Rajendra Yadav, a leading light of Hindi fiction, agrees the functionality of English—and its role in economic empowerment—can’t, of course, be disputed. But, he says it would also be wrong to under-emphasize the utility of Hindi. ‘Hindi is undoubtedly an important link language. There can be no debate on that,’ he says. ‘From Kanyakumari (the southernmost tip of India) to Kashmir, it’s the only common language that can still be somewhat understood everywhere. Even English can’t be.’
But he argues that even if this debate is to take properly, it need not be seen in confrontational terms, as an ‘either or’ choice. ‘I don’t think there’s a regional language versus national language debate necessary,’ he says. ‘It’s positioned this way. [But] there’s no need for it.

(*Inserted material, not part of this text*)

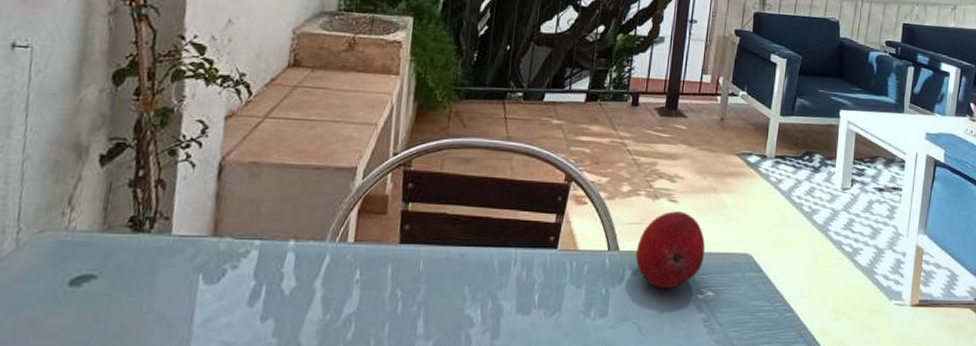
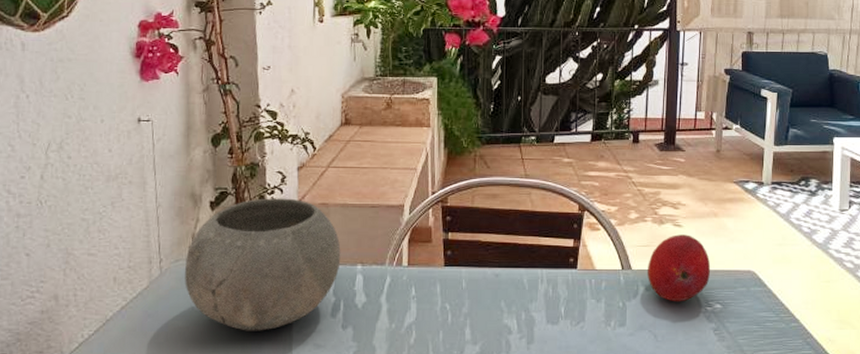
bowl: none [49,153,271,325] -> present [185,198,341,331]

Where is there a contradiction in using both provincial language and national language with ease?’
So, is this all just a utopian fantasy in a nation that has demonstrated that language is a powerful tool for stoking jingoistic regional fervour? As The Economist noted in an article last month about superstar actor Shah Rukh Khan and his tussle with the right-wing Shiv Sena, liberal, secular India has suffered the likes of Bal Thackeray and his band of thugs in part because of ‘an abiding sensitivity towards language-based agitations after a spate in the 1950s posed the greatest threat to India’s survival.’
In fact, some trace the linguistic difficulties India now faces back to the nation’s first prime minister, Jawaharlal Nehru, claiming he is in part responsible for heralding the beginning of the end of the possibility for a national language in the country.

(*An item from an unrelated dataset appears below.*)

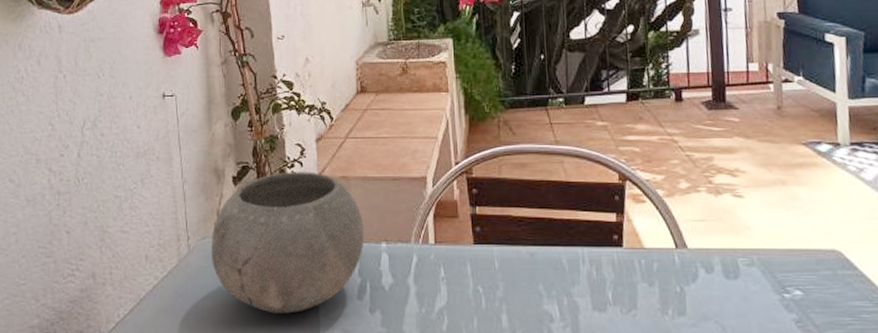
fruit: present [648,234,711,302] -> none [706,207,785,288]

Earlier this year, at the annual Jaipur Literary Festival, an eagerly-awaited conclave of writers from across the world, diplomat-author Pavan Varma said independent India started on the wrong cultural foot when Nehru delivered his memorable ‘tryst with destiny’ speech in English.
Journalist Swapan Dasgupta was dismissive of Varma’s ‘bewildering interventions’ in a recent blog entry on the subject, writing: ‘According to him (Varma), Nehru’s speech was indicative of a perverse mindset and testimony to how the roots of our own languages were weakened in 200 years of colonial rule. Nehru, it would, seem, set the tone for the subsequent marginalization of the mother tongues in India.’

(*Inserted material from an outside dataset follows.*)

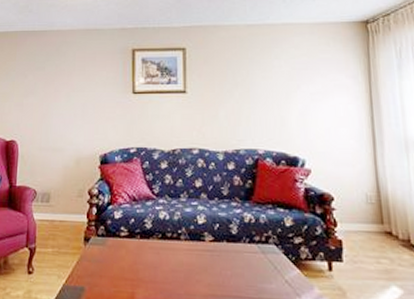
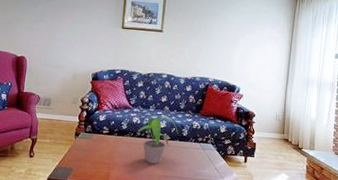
potted plant: none [163,206,225,279] -> present [134,115,179,165]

He says that it is nonsense to suggest the spread of English will mean India becomes another cultural outpost of the Anglosphere, arguing, ‘India’s English is the language of abstraction, ideas and business.’
Yet it is difficult to find a suitable and comforting model for a country the size of India—not even next door neighbour China really fits the bill. Although China has a population of over 1.32 billion people hailing from more than 50 ethnic groups, Mandarin speaking Han Chinese constitute a huge percentage of the national population, and the country only has one official language.
Naysayers say theres no way any single language in India can follow in these footsteps, not even Hindi. Indeed, two-language advocate Ilaiah even argues that the space available for Hindi, especially in its written, literary form, is actually diminishing.
Yet Yadav points to the Hindi daily Dainik Bhaskar, which he says is ‘the fastest growing newspaper in the world,’ as a sign of Hindi’s vitality. ‘It has nearly 40 editions with a total circulation of over 15 million copies across its editions. At the grassroots level, language newspapers and language literature is really growing,’ he says.
Clearly, the last word on this subject is yet to be had, whatever language it is spoken in.